Conte: Le chat et le rat

Publié le par Alain GYRE

 

Le chat et le rat

Fable Tanala

Recueillie à Ifanadiana (province de Fianarantsoa).

Variante

 

Un chat et un rat, dit-on, se rencontrèrent un jour et lièrent amitié ensemble.

Comme ils avaient faim tous deux, ils décidèrent d'aller chercher de quoi vivre.

Bientôt ils arrivèrent à un champ de patates, auprès d’une rivière.
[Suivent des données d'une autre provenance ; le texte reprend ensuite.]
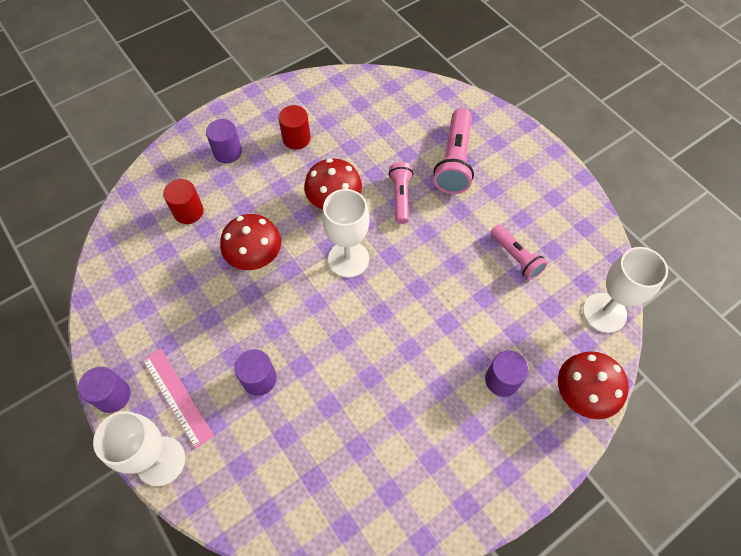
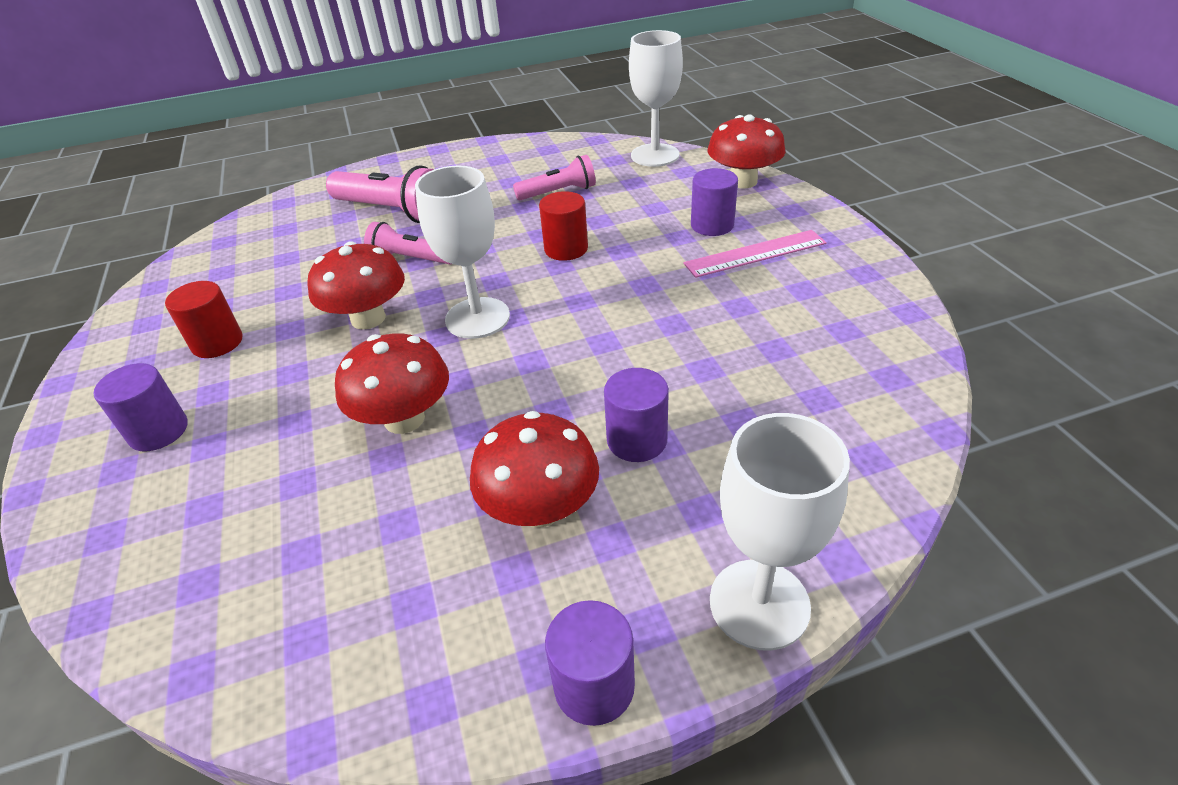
camera: 70 degrees left, 20 degrees down
(177, 397) = (633, 563): pink ruler -> pink ruler (755, 253)
(188, 212) = (239, 504): red cylinder -> red cylinder (566, 249)
(205, 344) = (540, 508): none -> red mushroom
Le rat se mit aussitôt à creuser la terre, et, sitôt qu’il eut trouvé une patate, il la mangea.

« Qu’est-ce que tu fais là, lui dit son camarade ?

- Je cherche du bois pour construire une pirogue, car j’ai entendu dire que là-bas, de l’autre côté de cette rivière, il y a beaucoup de nourriture.

- Très-bien, mon cadet, dépêche-toi de creuser, car nous avons grand faim. »

Cependant le rat continuait à se régaler de patates.

Quand il en eut mangé tout son saoul, il en apporta une très grosse à son camarade et dit:

« Voici, mon aîné, le bois que j’ai trouvé dans la terre. 11 ne nous reste plus qu’à creuser notre pirogue.

- Avec quoi la creuserons-nous ?

- Avec quoi ! c’est bien simple : avec mes dents.

Mais laisse-moi d’abord me reposer un peu », ajouta l’animal rusé; il avait tellement mangé, qu'il était lourd de sommeil.

Lorsqu’il se réveilla, il avait de nouveau faim :

« Allons, dit-il en s’étirant, je vais me mettre à la construction de notre pirogue, mon aîné.

- Oui, répondit le chat, car j’ai bien faim. »

Le rat se mit à ronger la patate, mais il l’entaillait régulièrement de façon à lui donner la forme d’une pirogue.

« Tu travailles lentement, mon cadet, disait le chat.

— Un peu de patience ! Voici qu’elle est finie. »

Tous deux s’embarquèrent, mais, quant ils furent à moitié de la rivière, le rat, qui tenait la pagaie, se plaignit d’être fatigué et s’arrêta sous prétexte de se reposer un peu.

Pour la troisième fois, il se mit à manger la patate, mais il rongea si bien la pirogue qu'il finit par la percer; elle prit l’eau et s’enfonça petit à petit dans la rivière.

Les deux compères se jetèrent à la nage ; le rat, repu et plein de force, gagna facilement le bord, mais le chat, épuisé de faim et de fatigue, faillit se noyer; et dans ces circonstances critiques, tandis qu’il luttait contre le courant, il s’écria plein de colère :

« Que celui de mes descendants qui ne poursuivra pas le rat pour le manger, soit maudit, car cette maligne hôte m'a presque fait mourir ! »

Voilà pourquoi, depuis ce jour, les chats mangent les rats.